And those are important issues. But I like that aspect of songwriting. I like to get into a subject.

 

I like to get into the character. I like to get into people who are going through those kind of situations. In other words, my attitude to songwriting is that you don’t have to experience it to be able to write about it in a serious way.

 

An understanding of the subject gets you through what you’re writing about. That’s the fascinating thing about lyric writing, is that you get in, you get into a subject, you know, not to have experiences. I’m not on the heart on the sleeve.

 

You know, very few of my songs are based on real experience. So what was this one based on? Just an understanding of somebody going through those kind of situations. Well, why did that come to you at the time? Why were you connected to that? Well, in the same reason that the Matrimony, which is one of my most popular songs, is about going to Gretna Green to get married, not having any family there, just the two of you, not going to a church.

 

I mean, I’m a Roman Catholic. You know, I go to church on a Sunday. Well, my songwriting on that song had nothing to do with me.

 

It’s to do with my scene, a young couple who don’t have very much money, want to get married. So they decide to just go off and do it without telling anybody. So again, so I go into those kind of areas.

 

And that’s the fascinating thing about lyric writing. I find it on my own Alone again Naturally To think that only yesterday I was cheerful, bright and gay Looking forward to What I wouldn’t do The role I was about to play But as if to knock me down Reality came around And without so much as a mere touch Cut me into little pieces Leading me to doubt Talk about God in His mercy If He really does exist Why did He deserve In my heart of me I truly am indeed Alone again Naturally It seems to me that there are more hearts Than in the world that can be mended Left unattended What do we do? What do we do? After you’d finished that song and you were going to release that, did you have any inkling how big it would be? No, you shouldn’t. That’s a dangerous thing.

 

If you had it, you’d want it every bloody time afterwards. So the key is I knew it was a nice song. But I must tell you that when it was released first in England, it took weeks for it to break through in terms of radio stations beginning to play it.

 

It wasn’t an instant success. And in America, when it took off in America, six weeks at number one, it came out and went back. It was a small radio station in some part of America because it came out, weeks went by and this radio station, it’s a classic thing, you hear very often about this.

******

Task item A:
Please retype the listing below line for line, with no changes.

Entries supplied:

******

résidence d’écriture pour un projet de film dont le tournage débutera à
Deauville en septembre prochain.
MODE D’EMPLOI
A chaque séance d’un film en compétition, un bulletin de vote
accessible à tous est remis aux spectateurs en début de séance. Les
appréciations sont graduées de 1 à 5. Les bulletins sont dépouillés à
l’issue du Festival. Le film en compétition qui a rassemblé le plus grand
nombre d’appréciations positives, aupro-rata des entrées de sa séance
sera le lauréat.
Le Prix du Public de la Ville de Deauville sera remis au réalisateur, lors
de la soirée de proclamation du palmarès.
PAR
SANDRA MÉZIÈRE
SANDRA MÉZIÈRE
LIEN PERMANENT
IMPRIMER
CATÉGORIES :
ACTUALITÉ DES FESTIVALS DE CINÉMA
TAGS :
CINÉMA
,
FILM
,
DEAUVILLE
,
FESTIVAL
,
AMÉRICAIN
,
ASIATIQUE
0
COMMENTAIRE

******

Task item B:
Give the songwriting interview again starting at "It’s to do with" and ending at "kind of areas.", switching "money" to "savings".

Task result A:
résidence d’écriture pour un projet de film dont le tournage débutera à
Deauville en septembre prochain.
MODE D’EMPLOI
A chaque séance d’un film en compétition, un bulletin de vote
accessible à tous est remis aux spectateurs en début de séance. Les
appréciations sont graduées de 1 à 5. Les bulletins sont dépouillés à
l’issue du Festival. Le film en compétition qui a rassemblé le plus grand
nombre d’appréciations positives, aupro-rata des entrées de sa séance
sera le lauréat.
Le Prix du Public de la Ville de Deauville sera remis au réalisateur, lors
de la soirée de proclamation du palmarès.
PAR
SANDRA MÉZIÈRE
SANDRA MÉZIÈRE
LIEN PERMANENT
IMPRIMER
CATÉGORIES :
ACTUALITÉ DES FESTIVALS DE CINÉMA
TAGS :
CINÉMA
,
FILM
,
DEAUVILLE
,
FESTIVAL
,
AMÉRICAIN
,
ASIATIQUE
0
COMMENTAIRE

Task result B:
It’s to do with my scene, a young couple who don’t have very much savings, want to get married. So they decide to just go off and do it without telling anybody. So again, so I go into those kind of areas.